O baixo consumo de água sobrecarrega os rins e prejudica a eliminação de toxinas, aumentando o risco de cálculo e insuficiência renal. Não se hidratar resulta em dores de cabeça, fadiga, problemas de memória, infecção urinária, aumento perigoso da temperatura corporal e até falência de órgãos e falta de sangue e oxigênio para o cérebro.
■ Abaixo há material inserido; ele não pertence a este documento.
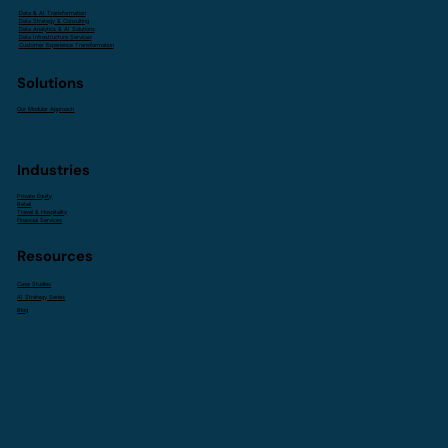
Data & AI Transformation
Data Strategy & Consulting
Data Analytics & AI Solutions
Data Infrastructure Services
Customer Experience Transformation
Solutions
Our Modular Approach
Industries
Private Equity
Retail
Travel & Hospitality
Financial Services
Resources
Case Studies
AI Strategy Series
Blog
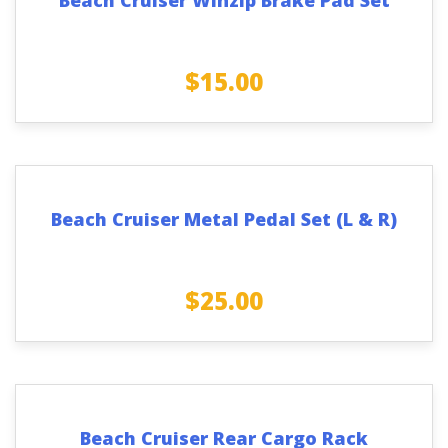
$
15.00
Beach Cruiser Metal Pedal Set (L & R)
$
25.00
Beach Cruiser Rear Cargo Rack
Tomar sol sem protetor solar.

A exposição excessiva e desprotegida à radiação ultravioleta do sol danifica o DNA das células da pele, sendo a principal causa de câncer, que se não descoberto precocemente, pode ser fatal. A radiação UVA causa envelhecimento precoce, enquanto a UVB provoca queimaduras, ambas aumentando o risco de melanoma (extremamente perigoso e fatal) e não melanoma (o câncer mais comum no Brasil). O acúmulo de sol que vem desde a infância eleva drasticamente a chance da doença.
Consumir drogas.

Cocaína, crack e metanfetaminas causam graves danos cerebrais e morte súbita por falência cardíaca, parada respiratória e aumento da temperatura corporal a níveis fatais. O risco varia de acordo com o tipo de substância, mas a perturbação dos sistemas nervoso e cardiovascular, principalmente da circulação sanguínea, pode provocar danos irreversíveis ao cérebro e ao corpo. Drogas são responsáveis por centenas de milhares de mortes anualmente.